The optimal policy in 1994 is : bind a high-bandwidth device (e.g., FDDI or UltraSCSI controller) to a dedicated CPU. That CPU runs the interrupt handler, the device driver's bottom half, and the user process that consumes the data. This "pipeline" design, seen in Sequent's DYNIX/ptx, can achieve 85% linear scaling for network I/O.
Senior Systems Analyst, UNIX Research Group Date: April 17, 1994 unix systems for modern architectures -1994- pdf
UNIX in 1994 is like a 1960s muscle car with a new fuel-injected engine: powerful but dangerously unstable. The transition to fine-grained locking, 64-bit cleanliness, and interrupt affinity is painful. Many vendors will fail (NeXT, Apollo, perhaps even SVR4 itself). The survivors will be those who treat the kernel not as a monolithic program but as a concurrent data structure problem.
Modern RISC CPUs are clocked at 66-200MHz, while DRAM access times hover at 60-80ns. The performance gap—the "memory wall"—is now two orders of magnitude. Consequently, the UNIX kernel’s data structures (process table, buffer cache, vnode/inode tables) must be arranged for L1/L2 cache locality. By 1994, the 4GB virtual address space of
The original UNIX kernel—a masterpiece of simplicity—assumed a single CPU, a single memory bus, and an I/O subsystem that was slow compared to the CPU. Today, that kernel becomes the bottleneck. The "Big Kernel Lock" (BKL) found in many commercial UNIXes (System V Release 4, early BSD derivatives) is no longer viable. When a 150MHz Alpha processor sits idle waiting for a spinlock held by a 50MHz SuperSPARC, the system's scalability collapses.

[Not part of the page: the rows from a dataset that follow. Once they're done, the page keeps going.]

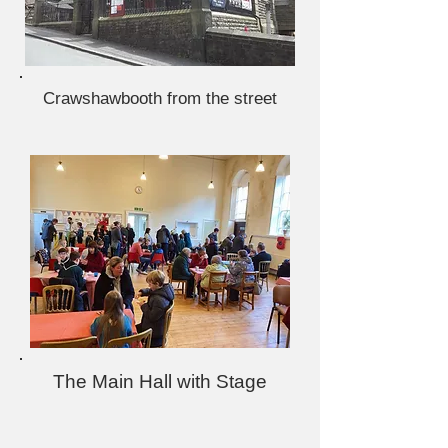
Crawshawbooth from the street
The Main Hall with Stage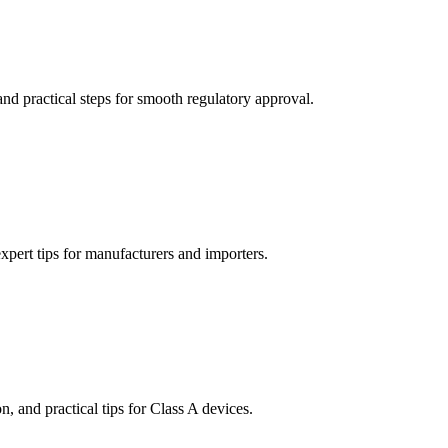
d practical steps for smooth regulatory approval.
pert tips for manufacturers and importers.
 and practical tips for Class A devices.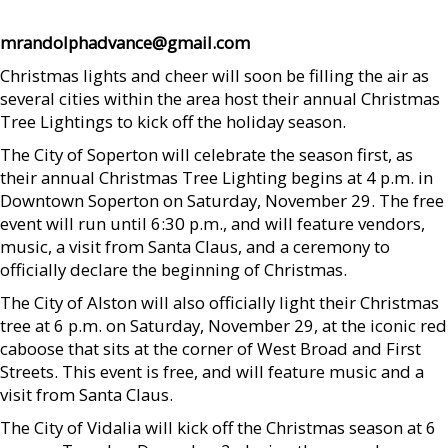
mrandolphadvance@gmail.com
Christmas lights and cheer will soon be filling the air as
several cities within the area host their annual Christmas
Tree Lightings to kick off the holiday season.
The City of Soperton will celebrate the season first, as
their annual Christmas Tree Lighting begins at 4 p.m. in
Downtown Soperton on Saturday, November 29. The free
event will run until 6:30 p.m., and will feature vendors,
music, a visit from Santa Claus, and a ceremony to
officially declare the beginning of Christmas.
The City of Alston will also officially light their Christmas
tree at 6 p.m. on Saturday, November 29, at the iconic red
caboose that sits at the corner of West Broad and First
Streets. This event is free, and will feature music and a
visit from Santa Claus.
The City of Vidalia will kick off the Christmas season at 6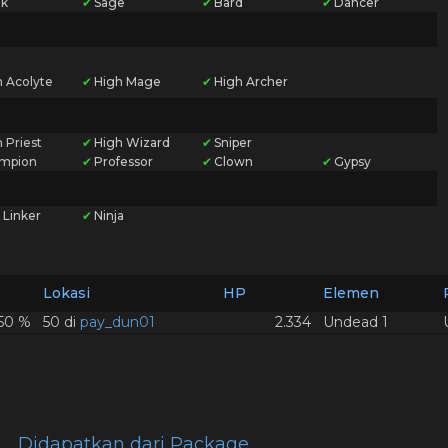
k
✔
Sage
✔
Bard
✔
Dancer
h Acolyte
✔
High Mage
✔
High Archer
 Priest
✔
High Wizard
✔
Sniper
mpion
✔
Professor
✔
Clown
✔
Gypsy
 Linker
✔
Ninja
Lokasi
HP
Elemen
,50 %
50 di
pay_dun01
2.334
Undead 1
Didapatkan dari Package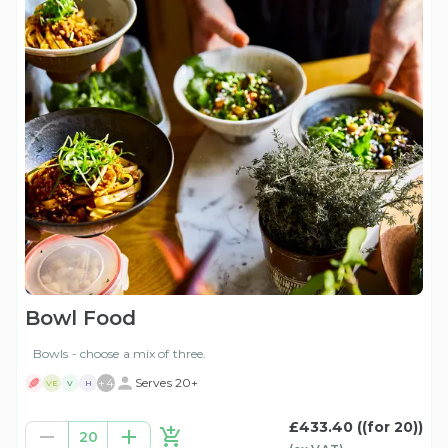
Bowl Food
Bowls - choose a mix of three.
+
4
Serves 20+
VE
V
H
£433.40
((for 20))
20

UNIX System V Release 4.0 MP (1991) was a disaster. It used a single "master lock" around the entire kernel. On a 4x Intel 486, performance was worse than on a single CPU because of lock contention on the run queue and buffer cache. The optimal policy in 1994 is : bind
The danger is . A misbehaving network card at 100Mbps can generate 150,000 interrupts per second. If all interrupts go to one CPU, that CPU is dead. The solution is interrupt coalescing (already in some Ethernet chips) and the use of "kernel threads" for bottom halves, allowing the interrupt dispatcher to merely wake a thread that runs on any CPU.
The traditional BSD scheduler (O(N) priority recalculation every second) is fatal on a 16-CPU system. The 4.4BSD-Lite scheduler, while improved, still requires a global lock on the run queue.